So today I want to talk about prayer, and specifically I want to talk about praying for your future husband. Over the past few years the concept has followed me, but I never really thought much about it. My mom's always said she prays God will bring me the right man. My grandmother has said the same thing. Countless people at churches have even made comments along the lines of, "we pray God brings a good Christian man into your life." However, I had never personally considered praying for my future husband until a few months back.
It all started when I began reading a stack of christian books for reviews. Most of the books focused on modesty, serving God as a young woman, and courtship. One thing I found in all three categories was this concept of praying for your future husband. Yes, you, me, single girls and women praying for our future husbands. Not your parents, grandparents, or other christian leaders. Of course having their support through prayer is a huge blessing and certainly not something to be over looked, but if you don't take part in those prayers then you're missing out on a whole different type of blessing.
Now first off, these books defined something. They defined the difference between praying for A future husband and praying for YOUR future husband. Trust me, there's a huge difference. Praying for a future husband is basically asking God to show you who He wants you to spend the rest of your life with. Whereas praying for your future husband is a lot more personal. This type of prayer is focused directly on your husband. Its not a prayer to find him, but a prayer for him.
Okay, I'll admit it. When I first read 'pray for him' my mind was boggled. How on earth can I pray for someone I don't even know yet? Why should I pray for him, I don't know anything about him? But those questions were putting a limit on God's power, not to mention putting the spotlight on my feeble faith. That's when I decided this was something I needed to do. My sin nature (or at least the questioning part) was trying to pull me away from something. I wanted to know what that something was.
So there I was ready to start praying for my future husband, but there was still a big issue. What should I pray for him? Since we don't know each other how can I know what he's struggling with or what he needs? Silly me. Sometimes we can be so blind can't we? The answer was right there in the books and in the scriptures. Modesty is a very big issue in this modern world. Every single one of us struggle with it, boys and girls alike. There was an answer! I could pray that God would help to keep my future husband pure, and not only physically, but also mentally and spiritually. How about serving God? The top qualification for my future husband is he must be a born again believer. However, one can be a christian and not serve God. That's not something I want in a husband. I want a strong leader, one that will lead a household both physically and spiritually. There was something else I could pray for! This was a prayer that God will lead my future husband and help him to grown into a servant of God. But what about courtship? How does that affect my future husband? Admittedly this one took a lot of searching, until I realized that courtship was a conviction laid upon my parent's heart through scripture. I want my future husband to be a man of God's Word. I could pray that my future husband will treasure God's word and not just read it on Sundays. I pray that he will diligently read the word of God and turn to it for guidance.

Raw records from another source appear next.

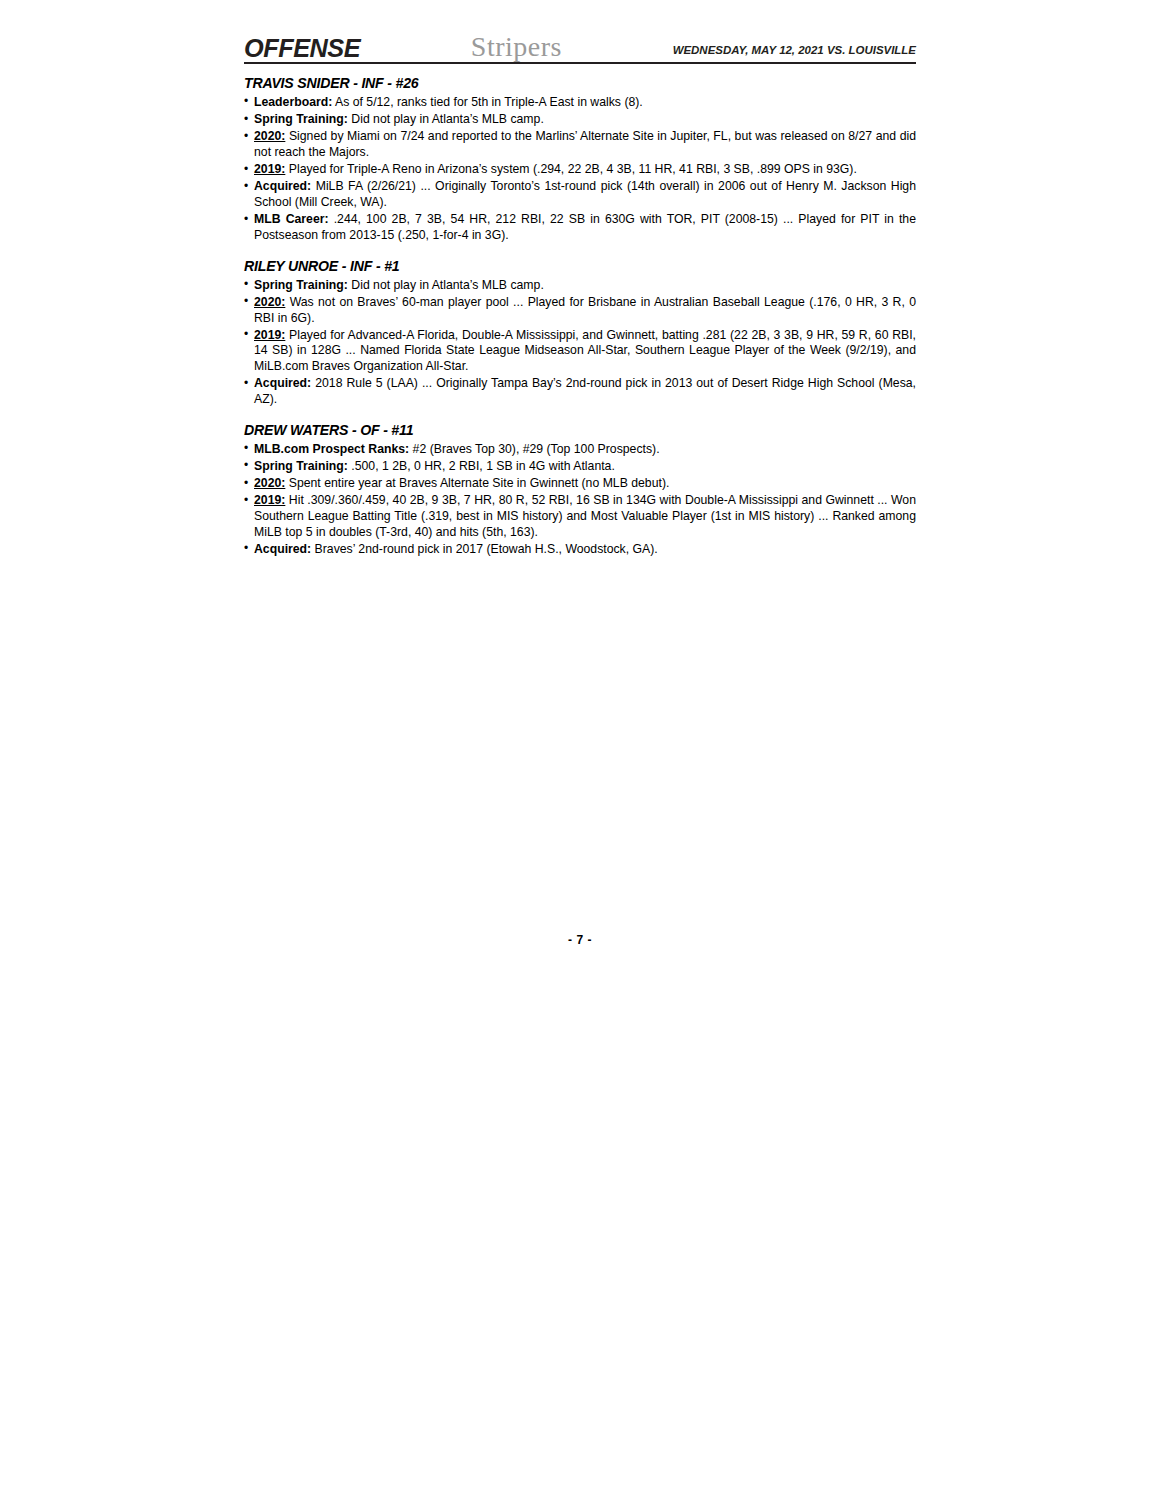OFFENSE
Stripers
WEDNESDAY, MAY 12, 2021 VS. LOUISVILLE
TRAVIS SNIDER - INF - #26
Leaderboard: As of 5/12, ranks tied for 5th in Triple-A East in walks (8).
Spring Training: Did not play in Atlanta’s MLB camp.
2020: Signed by Miami on 7/24 and reported to the Marlins’ Alternate Site in Jupiter, FL, but was released on 8/27 and did not reach the Majors.
2019: Played for Triple-A Reno in Arizona’s system (.294, 22 2B, 4 3B, 11 HR, 41 RBI, 3 SB, .899 OPS in 93G).
Acquired: MiLB FA (2/26/21) ... Originally Toronto’s 1st-round pick (14th overall) in 2006 out of Henry M. Jackson High School (Mill Creek, WA).
MLB Career: .244, 100 2B, 7 3B, 54 HR, 212 RBI, 22 SB in 630G with TOR, PIT (2008-15) ... Played for PIT in the Postseason from 2013-15 (.250, 1-for-4 in 3G).
RILEY UNROE - INF - #1
Spring Training: Did not play in Atlanta’s MLB camp.
2020: Was not on Braves’ 60-man player pool ... Played for Brisbane in Australian Baseball League (.176, 0 HR, 3 R, 0 RBI in 6G).
2019: Played for Advanced-A Florida, Double-A Mississippi, and Gwinnett, batting .281 (22 2B, 3 3B, 9 HR, 59 R, 60 RBI, 14 SB) in 128G ... Named Florida State League Midseason All-Star, Southern League Player of the Week (9/2/19), and MiLB.com Braves Organization All-Star.
Acquired: 2018 Rule 5 (LAA) ... Originally Tampa Bay’s 2nd-round pick in 2013 out of Desert Ridge High School (Mesa, AZ).
DREW WATERS - OF - #11
MLB.com Prospect Ranks: #2 (Braves Top 30), #29 (Top 100 Prospects).
Spring Training: .500, 1 2B, 0 HR, 2 RBI, 1 SB in 4G with Atlanta.
2020: Spent entire year at Braves Alternate Site in Gwinnett (no MLB debut).
2019: Hit .309/.360/.459, 40 2B, 9 3B, 7 HR, 80 R, 52 RBI, 16 SB in 134G with Double-A Mississippi and Gwinnett ... Won Southern League Batting Title (.319, best in MIS history) and Most Valuable Player (1st in MIS history) ... Ranked among MiLB top 5 in doubles (T-3rd, 40) and hits (5th, 163).
Acquired: Braves’ 2nd-round pick in 2017 (Etowah H.S., Woodstock, GA).
- 7 -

It turns out that I was off to a pretty good start. Since then new doors and new prayers have been opened up to me, some of which I hope to share with you in part two of 'Praying for Your Future Husband'. Until then I want to end this post by encouraging you to pray for your own future husband. Not only has it strengthened my relationship with God, but it's also laid down a firm foundation for a relationship later on in life. After all shouldn't the most beautiful relationship be one centered and focused around God? If a relationship that hasn't even formed yet is already so focused on God then I think something very beautiful will become of it. Now my only prayer is that young men of God are praying for their own future wives. I think it can safely be said that we are all in need of those prayers.